*INSTRUCTION*. Reproduce the data below with every instance of "todolist" changed to "tasklist" and everything else unchanged.

╭──

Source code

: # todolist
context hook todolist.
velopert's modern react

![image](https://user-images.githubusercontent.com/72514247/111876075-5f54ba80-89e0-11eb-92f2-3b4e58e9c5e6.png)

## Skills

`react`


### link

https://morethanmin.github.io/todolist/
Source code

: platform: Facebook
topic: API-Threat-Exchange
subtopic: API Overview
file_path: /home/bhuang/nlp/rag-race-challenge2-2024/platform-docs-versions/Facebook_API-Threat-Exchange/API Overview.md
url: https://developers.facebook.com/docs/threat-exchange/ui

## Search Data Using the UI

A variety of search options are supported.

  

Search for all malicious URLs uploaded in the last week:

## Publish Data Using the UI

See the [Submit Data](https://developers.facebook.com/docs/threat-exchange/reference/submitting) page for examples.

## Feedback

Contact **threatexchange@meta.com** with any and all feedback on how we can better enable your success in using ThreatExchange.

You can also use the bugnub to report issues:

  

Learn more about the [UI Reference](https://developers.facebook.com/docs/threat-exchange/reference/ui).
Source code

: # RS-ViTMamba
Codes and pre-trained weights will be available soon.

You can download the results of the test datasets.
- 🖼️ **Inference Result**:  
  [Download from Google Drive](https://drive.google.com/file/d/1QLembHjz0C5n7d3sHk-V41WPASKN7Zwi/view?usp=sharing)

╰──

*SOLUTION TO THE EXERCISE*.
Source code

: # tasklist
context hook tasklist.
velopert's modern react

![image](https://user-images.githubusercontent.com/72514247/111876075-5f54ba80-89e0-11eb-92f2-3b4e58e9c5e6.png)

## Skills

`react`


### link

https://morethanmin.github.io/tasklist/
Source code

: platform: Facebook
topic: API-Threat-Exchange
subtopic: API Overview
file_path: /home/bhuang/nlp/rag-race-challenge2-2024/platform-docs-versions/Facebook_API-Threat-Exchange/API Overview.md
url: https://developers.facebook.com/docs/threat-exchange/ui

## Search Data Using the UI

A variety of search options are supported.

  

Search for all malicious URLs uploaded in the last week:

## Publish Data Using the UI

See the [Submit Data](https://developers.facebook.com/docs/threat-exchange/reference/submitting) page for examples.

## Feedback

Contact **threatexchange@meta.com** with any and all feedback on how we can better enable your success in using ThreatExchange.

You can also use the bugnub to report issues:

  

Learn more about the [UI Reference](https://developers.facebook.com/docs/threat-exchange/reference/ui).
Source code

: # RS-ViTMamba
Codes and pre-trained weights will be available soon.

You can download the results of the test datasets.
- 🖼️ **Inference Result**:  
  [Download from Google Drive](https://drive.google.com/file/d/1QLembHjz0C5n7d3sHk-V41WPASKN7Zwi/view?usp=sharing)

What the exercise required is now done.